On February 16, 2006, Jay Rasulo, then-chairman of Walt Disney Parks and Resorts (the unit of The Walt Disney Company which serves as the umbrella for Walt Disney Imagineering) announced that Sklar would resign from his current position and take up the new position of international ambassador for Walt Disney Imagineering. The occupation entails travelling around to art and design and architecture colleges, universities and other institutions around the world, offering seminars and attracting new talent to the company, as well as being a presence at future attraction and park openings, representing the company. Sklar said in a joint statement, "I knew that as my 72nd birthday and my 50th Disney anniversary approached, I would look for new challenges, so when Jay Rasulo asked me to talk about the future, I was 'all ears' to a challenging proposal Jay made. It not only seems to be one of those ideas that is overdue, but it was clear to me that I am the perfect casting (perhaps the only candidate) capable of originating and organizing this assignment."
After 53 years of service, he left The Walt Disney Company and Walt Disney Imagineering on July 17, 2009, Disneyland's 54th anniversary. He was honored with a window on Main Street, U.S.A. in Disneyland on his final day.

Sklar's autobiography, Dream It! Do It!: My Half-Century Creating Disney's Magic Kingdoms, was published in 2013.

==Honors and awards==
In 2001, Sklar was recognized as a Disney Legend. He served as President of Ryman Arts, whose Ryman Program for Young Artists honors Herb Ryman, an artist, designer and fellow Disney Legend.

Sklar won a Lifetime Achievement Award from the Themed Entertainment Association (TEA) in 1995, and has been inducted into the International Association of Amusement Parks and Attractions (IAAPA) Hall of Fame.

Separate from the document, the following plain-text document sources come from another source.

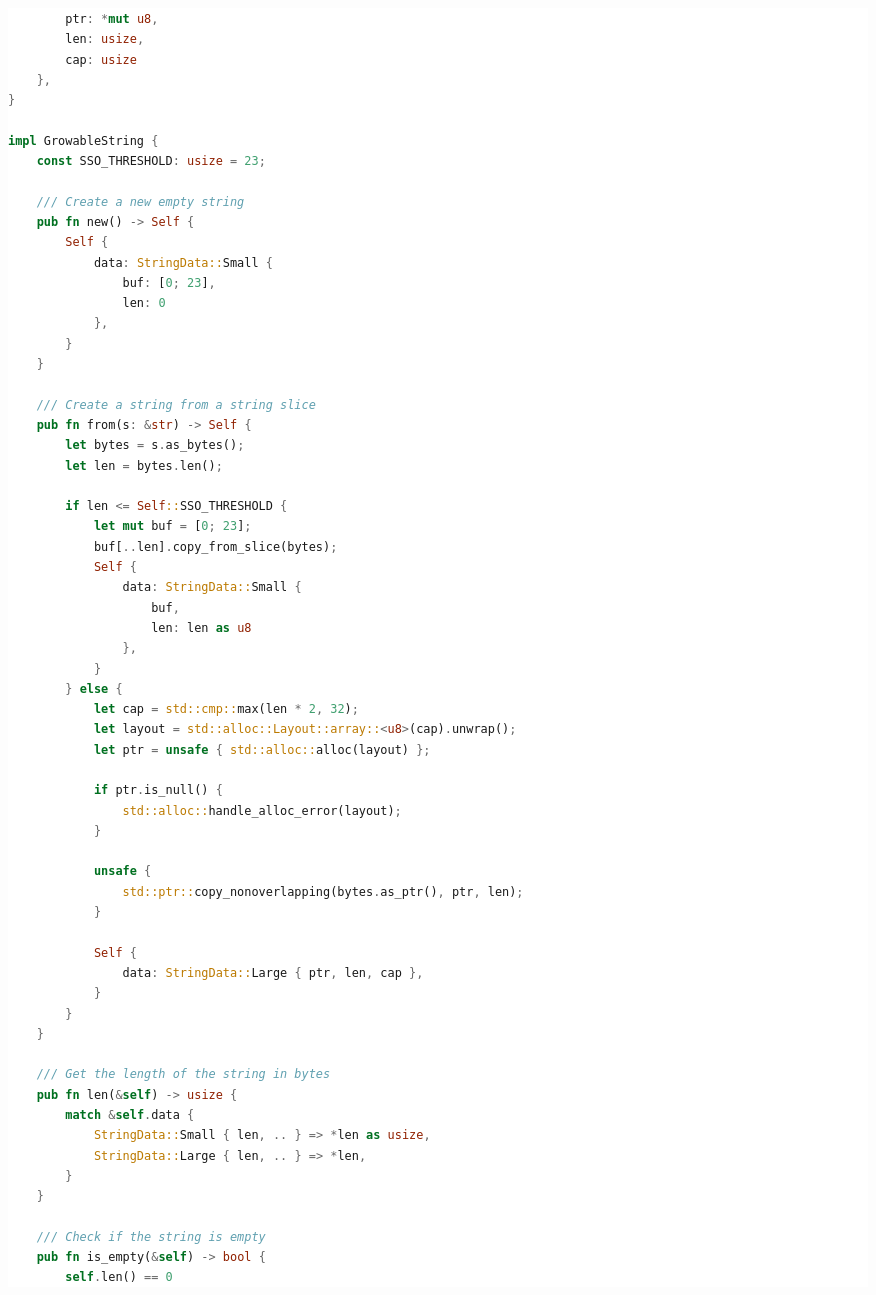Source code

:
 ```rust
        ptr: *mut u8, 
        len: usize, 
        cap: usize 
    },
}

impl GrowableString {
    const SSO_THRESHOLD: usize = 23;
    
    /// Create a new empty string
    pub fn new() -> Self {
        Self {
            data: StringData::Small { 
                buf: [0; 23], 
                len: 0 
            },
        }
    }
    
    /// Create a string from a string slice
    pub fn from(s: &str) -> Self {
        let bytes = s.as_bytes();
        let len = bytes.len();
        
        if len <= Self::SSO_THRESHOLD {
            let mut buf = [0; 23];
            buf[..len].copy_from_slice(bytes);
            Self {
                data: StringData::Small { 
                    buf, 
                    len: len as u8 
                },
            }
        } else {
            let cap = std::cmp::max(len * 2, 32);
            let layout = std::alloc::Layout::array::<u8>(cap).unwrap();
            let ptr = unsafe { std::alloc::alloc(layout) };
            
            if ptr.is_null() {
                std::alloc::handle_alloc_error(layout);
            }
            
            unsafe {
                std::ptr::copy_nonoverlapping(bytes.as_ptr(), ptr, len);
            }
            
            Self {
                data: StringData::Large { ptr, len, cap },
            }
        }
    }
    
    /// Get the length of the string in bytes
    pub fn len(&self) -> usize {
        match &self.data {
            StringData::Small { len, .. } => *len as usize,
            StringData::Large { len, .. } => *len,
        }
    }
    
    /// Check if the string is empty
    pub fn is_empty(&self) -> bool {
        self.len() == 0
```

In 2016, Sklar was awarded the Diane Disney Miller Lifetime Achievement Award from The Walt Disney Family Museum.

Prior to his death, Sklar was interviewed for Leslie Iwerks' limited docu-series The Imagineering Story, which premiered November 12, 2019 upon the launch of the streaming service Disney+. It was dedicated to Sklar's memory.

==Personal life and death==

Sklar was married and had a family, including his brother Robert Sklar. He was involved with Ryman Arts, an organization supporting young artists. Sklar died on July 27, 2017, at his home in Hollywood Hills, California, at the age of 83.